- _Work required_: In the data below, set down exactly the lines from the one containing "right hip: (348, 155)" up to and including the one containing "left wrist: (230, 377)". Leave the pictures out.

- _Excerpted records_:
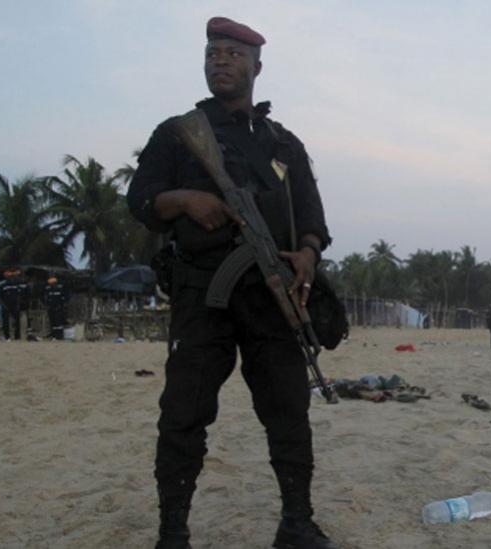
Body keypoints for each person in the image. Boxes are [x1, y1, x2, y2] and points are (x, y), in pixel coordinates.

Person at [126, 16, 335, 549]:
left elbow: (313, 218)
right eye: (213, 51)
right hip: (203, 295)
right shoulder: (178, 134)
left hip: (272, 295)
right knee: (184, 412)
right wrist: (185, 200)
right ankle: (172, 532)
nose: (221, 59)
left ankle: (296, 523)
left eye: (234, 53)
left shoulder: (284, 144)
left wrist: (307, 254)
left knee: (289, 410)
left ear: (257, 67)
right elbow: (140, 200)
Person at [0, 268, 30, 341]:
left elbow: (19, 295)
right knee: (6, 323)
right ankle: (7, 337)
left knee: (17, 322)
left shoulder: (17, 285)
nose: (10, 277)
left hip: (15, 306)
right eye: (8, 276)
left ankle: (17, 337)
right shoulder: (2, 286)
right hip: (6, 307)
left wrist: (18, 304)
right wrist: (4, 306)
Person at [42, 275, 69, 340]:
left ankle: (59, 336)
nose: (51, 285)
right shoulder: (47, 287)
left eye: (52, 283)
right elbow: (45, 296)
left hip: (58, 307)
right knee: (52, 322)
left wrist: (62, 304)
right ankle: (54, 335)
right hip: (50, 307)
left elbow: (66, 296)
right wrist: (46, 304)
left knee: (58, 322)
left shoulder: (61, 287)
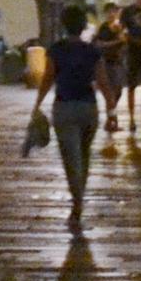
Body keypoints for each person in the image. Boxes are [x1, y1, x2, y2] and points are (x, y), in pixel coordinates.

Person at [35, 18, 106, 220]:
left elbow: (48, 77)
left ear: (64, 26)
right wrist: (111, 111)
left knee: (70, 158)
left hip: (64, 107)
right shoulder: (92, 51)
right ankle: (79, 196)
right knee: (84, 155)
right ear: (83, 27)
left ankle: (77, 200)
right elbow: (102, 80)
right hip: (88, 107)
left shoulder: (56, 49)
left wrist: (38, 103)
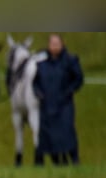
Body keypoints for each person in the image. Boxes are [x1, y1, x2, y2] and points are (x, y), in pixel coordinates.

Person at [32, 34, 84, 165]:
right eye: (52, 44)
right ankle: (56, 161)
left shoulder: (70, 60)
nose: (54, 46)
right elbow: (35, 82)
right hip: (47, 104)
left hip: (64, 103)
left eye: (56, 44)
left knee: (66, 131)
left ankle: (74, 159)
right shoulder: (42, 63)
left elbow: (78, 78)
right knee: (47, 134)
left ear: (62, 44)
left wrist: (69, 91)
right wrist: (38, 93)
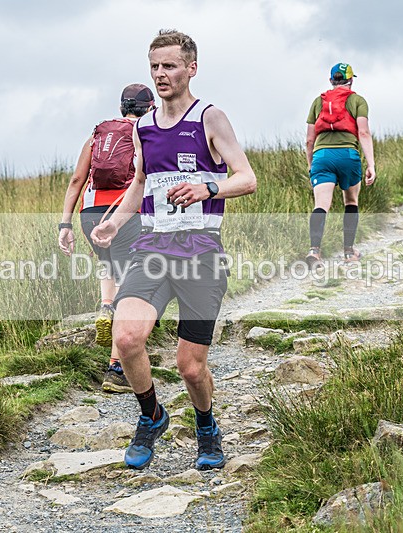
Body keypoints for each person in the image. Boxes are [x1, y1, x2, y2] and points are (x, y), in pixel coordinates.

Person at [91, 29, 256, 471]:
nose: (161, 75)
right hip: (152, 250)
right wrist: (114, 223)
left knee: (190, 367)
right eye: (154, 67)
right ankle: (152, 417)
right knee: (125, 339)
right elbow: (140, 184)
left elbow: (246, 178)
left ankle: (206, 426)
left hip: (201, 254)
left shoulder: (210, 118)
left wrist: (208, 185)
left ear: (191, 69)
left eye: (169, 66)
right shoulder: (143, 126)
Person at [58, 83, 156, 394]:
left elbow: (76, 180)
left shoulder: (97, 136)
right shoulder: (145, 134)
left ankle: (104, 305)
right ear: (150, 108)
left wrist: (65, 224)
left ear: (121, 108)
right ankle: (116, 368)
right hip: (125, 213)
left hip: (89, 214)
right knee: (130, 286)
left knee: (109, 265)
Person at [305, 62, 376, 266]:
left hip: (321, 156)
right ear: (351, 80)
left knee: (321, 205)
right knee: (351, 202)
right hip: (348, 155)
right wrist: (371, 164)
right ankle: (348, 252)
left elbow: (309, 139)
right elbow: (363, 132)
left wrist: (311, 164)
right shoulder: (358, 101)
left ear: (331, 81)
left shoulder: (318, 102)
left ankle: (314, 251)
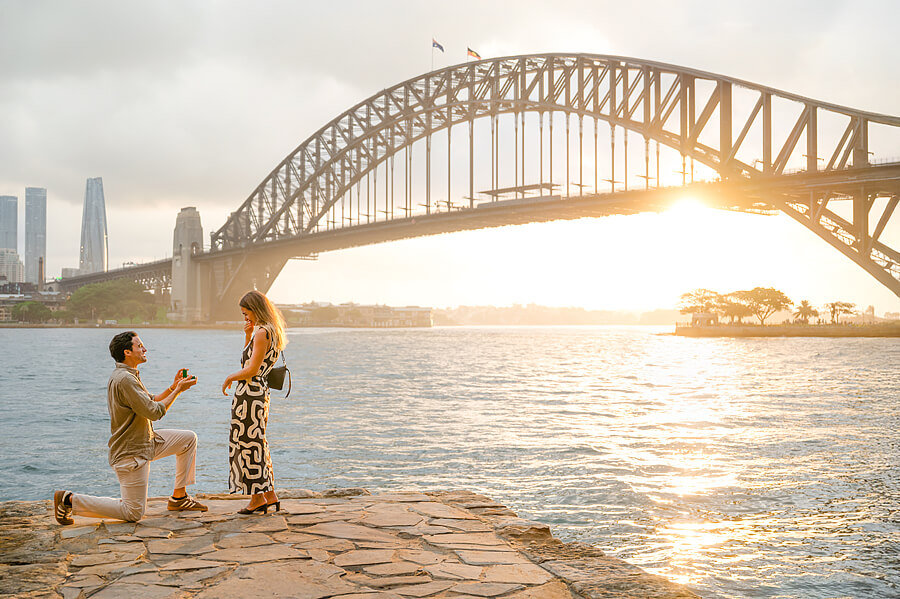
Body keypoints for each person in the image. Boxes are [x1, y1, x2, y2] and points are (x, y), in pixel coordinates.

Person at [53, 331, 207, 525]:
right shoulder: (124, 379)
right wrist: (178, 390)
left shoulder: (127, 375)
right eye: (139, 346)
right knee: (133, 512)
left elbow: (150, 400)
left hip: (147, 442)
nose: (145, 349)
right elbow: (155, 412)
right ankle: (68, 500)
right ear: (127, 352)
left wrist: (173, 386)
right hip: (131, 453)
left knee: (188, 439)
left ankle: (179, 498)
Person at [221, 290, 287, 514]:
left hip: (249, 394)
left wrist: (230, 377)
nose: (245, 318)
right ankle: (269, 495)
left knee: (247, 444)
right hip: (260, 393)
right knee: (257, 443)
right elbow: (252, 360)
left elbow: (251, 368)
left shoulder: (262, 332)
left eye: (247, 314)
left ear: (256, 309)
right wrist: (247, 336)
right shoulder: (272, 331)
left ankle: (257, 498)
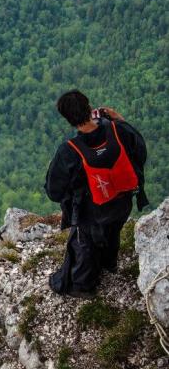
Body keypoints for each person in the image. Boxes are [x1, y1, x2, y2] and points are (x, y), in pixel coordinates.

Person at [45, 90, 148, 298]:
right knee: (112, 232)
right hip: (123, 202)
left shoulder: (69, 150)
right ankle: (108, 264)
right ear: (89, 108)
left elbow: (54, 191)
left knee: (84, 244)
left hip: (92, 211)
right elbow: (140, 151)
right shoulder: (118, 130)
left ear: (68, 120)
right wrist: (119, 119)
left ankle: (82, 286)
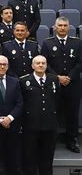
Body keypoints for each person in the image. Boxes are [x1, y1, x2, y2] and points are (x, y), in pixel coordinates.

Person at [41, 16, 82, 153]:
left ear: (69, 27)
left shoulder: (77, 43)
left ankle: (72, 140)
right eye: (60, 25)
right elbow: (44, 64)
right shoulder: (47, 43)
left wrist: (69, 77)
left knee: (72, 113)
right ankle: (51, 139)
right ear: (54, 27)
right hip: (54, 84)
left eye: (65, 25)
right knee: (53, 112)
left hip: (73, 84)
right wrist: (57, 77)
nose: (63, 28)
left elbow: (79, 63)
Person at [20, 55, 59, 175]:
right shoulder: (24, 81)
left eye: (43, 63)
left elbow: (58, 101)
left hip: (49, 125)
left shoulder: (54, 80)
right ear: (32, 65)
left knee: (47, 159)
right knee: (30, 158)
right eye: (38, 63)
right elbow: (21, 103)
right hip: (31, 126)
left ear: (47, 65)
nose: (41, 65)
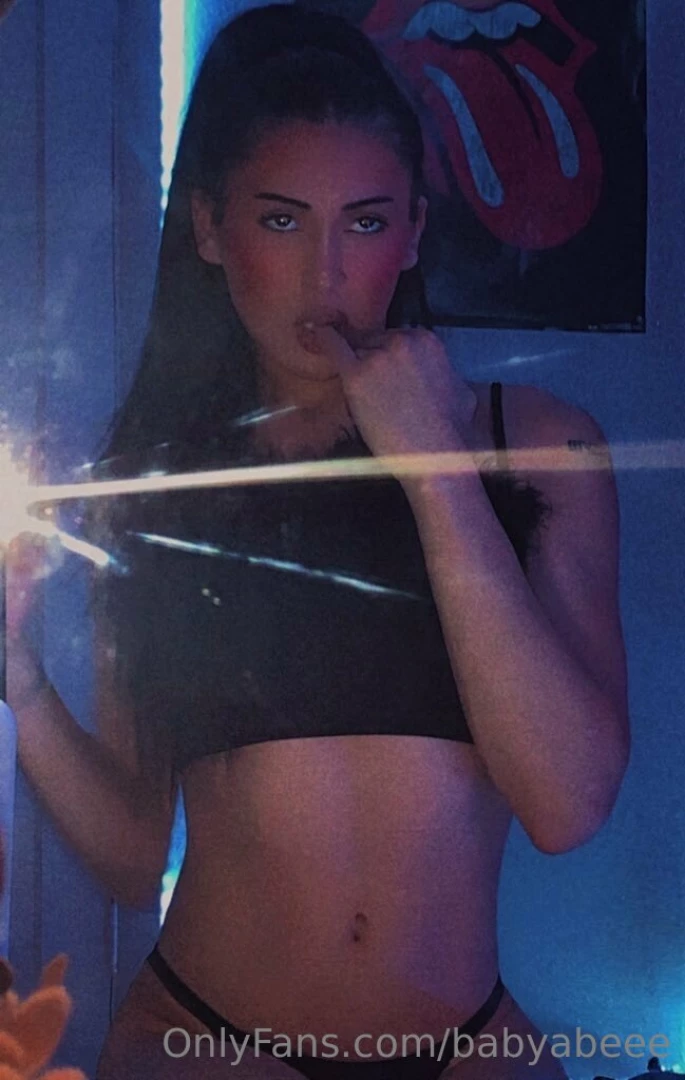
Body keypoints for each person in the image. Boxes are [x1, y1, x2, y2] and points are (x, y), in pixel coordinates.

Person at [5, 5, 630, 1078]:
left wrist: (432, 471)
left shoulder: (535, 446)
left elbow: (568, 805)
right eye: (283, 221)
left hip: (464, 1042)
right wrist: (16, 672)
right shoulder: (161, 483)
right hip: (206, 1037)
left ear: (415, 232)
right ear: (211, 229)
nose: (327, 273)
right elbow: (133, 851)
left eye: (366, 222)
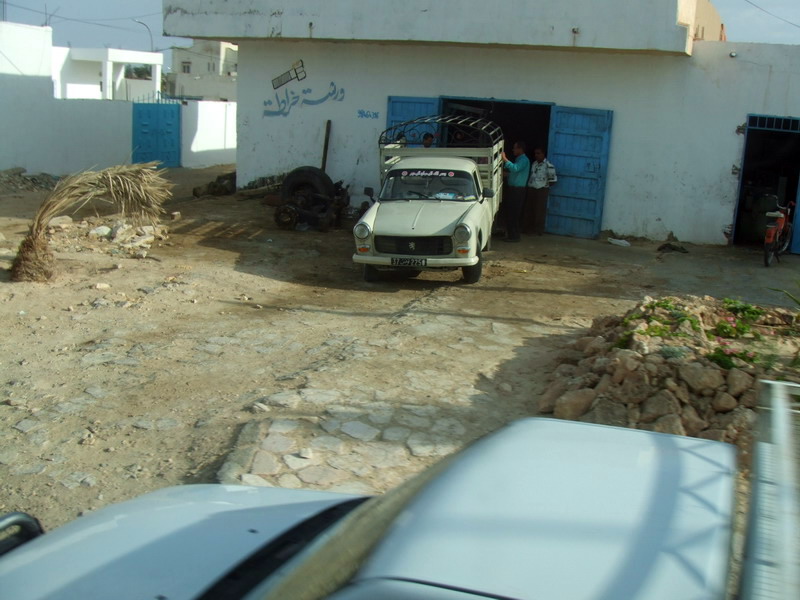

- _Exercise result_:
right hip: (348, 155)
right wrist: (371, 164)
right ankle: (348, 252)
left elbow: (309, 139)
right elbow: (363, 132)
left wrist: (311, 164)
right shoulder: (358, 101)
left ear: (331, 81)
left shoulder: (318, 102)
left ankle: (314, 251)
Body keypoints for each person in the image. Boxes are [x1, y1, x2, y2] and points are (x, y), in pixel coordinates.

Person at [53, 331, 207, 525]:
right shoulder: (124, 379)
right wrist: (178, 390)
left shoulder: (127, 375)
right eye: (139, 346)
right knee: (133, 512)
left elbow: (150, 400)
left hip: (147, 442)
nose: (145, 349)
right elbow: (155, 412)
right ankle: (68, 500)
right ear: (127, 352)
left wrist: (173, 386)
right hip: (131, 453)
left knee: (188, 439)
left ankle: (179, 498)
Person at [221, 290, 287, 514]:
left hip: (249, 394)
left wrist: (230, 377)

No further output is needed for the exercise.